Sejak ditetapkan pada tahun 2009 lalu batik sebagai world heritage, setiap 2 Oktober di Indonesia kita peringati sebagai Hari Batik Nasional. Begitu banyak mahakarya pelestari seni batik terlahir di bumi tercinta. Salah satu yang telah dilakukan Lulut Sri Yuliani.
Tidak salah memang lantaran kegigihannya dalam menciptakan sebuah kreasi batik dari limbah mangrove yang diolahnya menjadi bahan dasar pewarna batik, hingga diangkat sebagai pakem dalam setiap helai batik yang dikenal dengan sebutan Batik Seru ini, membuat wanita kelahiran Surabaya, 24 Juli 1965 ini meraih penghargaan Kalpataru untuk kategori Perintis Lingkungan dari Presiden RI Susilo Bambang Yudhoyono di Jakarta tahun 2011 lalu.
Batik Mangrove karya Lulut sendiri juga sudah populer, tak hanya di Surabaya, melainkan juga sudah go international. Batik dengan motif ekosistem mangrove, laut, dan berbagai corak khas Suroboyoan seperti ayam bekisar dan lainnya ini banyak diburu pecinta batik. Baik ketika even pameran, atau bahkan tidak sedikit dari mereka yang datang langsung ke tempatnya.

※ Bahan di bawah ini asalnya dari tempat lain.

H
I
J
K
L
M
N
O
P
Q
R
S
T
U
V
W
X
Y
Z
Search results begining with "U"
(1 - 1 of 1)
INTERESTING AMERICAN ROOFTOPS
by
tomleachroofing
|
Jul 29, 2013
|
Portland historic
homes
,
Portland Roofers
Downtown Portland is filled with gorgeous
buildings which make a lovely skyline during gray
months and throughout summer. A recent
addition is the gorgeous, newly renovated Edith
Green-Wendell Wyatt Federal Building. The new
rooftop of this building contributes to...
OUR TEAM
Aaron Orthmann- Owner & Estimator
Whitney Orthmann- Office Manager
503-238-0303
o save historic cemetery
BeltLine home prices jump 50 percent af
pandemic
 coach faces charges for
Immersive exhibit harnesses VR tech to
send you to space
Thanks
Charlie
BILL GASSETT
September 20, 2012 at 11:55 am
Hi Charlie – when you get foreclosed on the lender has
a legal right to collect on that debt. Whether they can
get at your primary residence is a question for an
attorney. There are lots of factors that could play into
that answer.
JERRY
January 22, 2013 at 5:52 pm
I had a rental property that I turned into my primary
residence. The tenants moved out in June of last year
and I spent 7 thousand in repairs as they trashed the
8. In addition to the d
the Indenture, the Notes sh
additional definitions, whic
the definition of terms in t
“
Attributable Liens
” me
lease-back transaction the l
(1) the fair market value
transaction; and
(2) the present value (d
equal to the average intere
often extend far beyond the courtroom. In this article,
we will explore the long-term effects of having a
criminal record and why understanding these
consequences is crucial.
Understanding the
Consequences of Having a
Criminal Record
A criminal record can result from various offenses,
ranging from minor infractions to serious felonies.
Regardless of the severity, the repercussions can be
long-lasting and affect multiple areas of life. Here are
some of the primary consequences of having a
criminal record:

Sejak mulai dikembangkan pada tahun 2007 hingga kini, batik mangrove karyanya sudah ada sekitar 300-an pakem, bahkan lebih. Dari jumlah ini bisa tercipta ribuan motif batik. Dan, dari satu desain tercipta banyak corak, namun tetap satu pakem versi Lulut sendiri. Bahkan tidak main-main untuk menjaga kreasi karyanya, ia telah mempatenkan pakemnya.
Di samping itu, pemilik Griya Karya Tiara Kusuma ini juga mengutamakan jiwa sosial. Yakni dari hasil penjualan batik serunya, 2,5 persen hasil laba batik ini disumbangkan untuk pelestarian kawasan hutan mangrove, serta pengembangan bahan warna dari limbah olahan mangrove.
Limbah-limbah dari mangrove tersebut, selain diolah kembali oleh Lulut menjadi karya batik, juga diolah kembali menjadi berbagai produk konsumsi lainnya. Misalnya dengan menciptakan sabun alami dari buah-buah mangrove. Kemudian memproduksi sirvega, sabun cair mangrove toga. Karena dibuat dari bahan alami, bekas cucian dengan sabun sirvega itu tak merusak lingkungan. Sehabis mencuci peralatan, sisa sabun sirvega dia gunakan untuk menyiram tanaman di teras rumahnya.
Dari upaya yang telah dilakukan, Lulut berpesan, agar kita sebagai manusia jangan sampai merusak lingkungan dan jangan membuang limbah lingkungan menjadi sesuatu yang merusak. “Justru dengan limbah ini kita bisa menggunakannya menjadi sebuah aset atau produk yang akhirnya menjadi roda perekonomian kita,” tegasnya.
Perkembangan terbaru, Lulut dalam waktu dekat segera membuka tempat produksi yang lebih besar. Hal ini baginya sudah tidak dapat dipungkiri lagi, karena melihat pesanan akan beberapa produknya cukup besar. Baik dari dalam maupun luar negeri. Dari sebuah usaha kecil hingga menjadi besar, menghasilkan ratusan ribu hingga jutaan rupiah dari sebuah mahakarya berbahan limbah.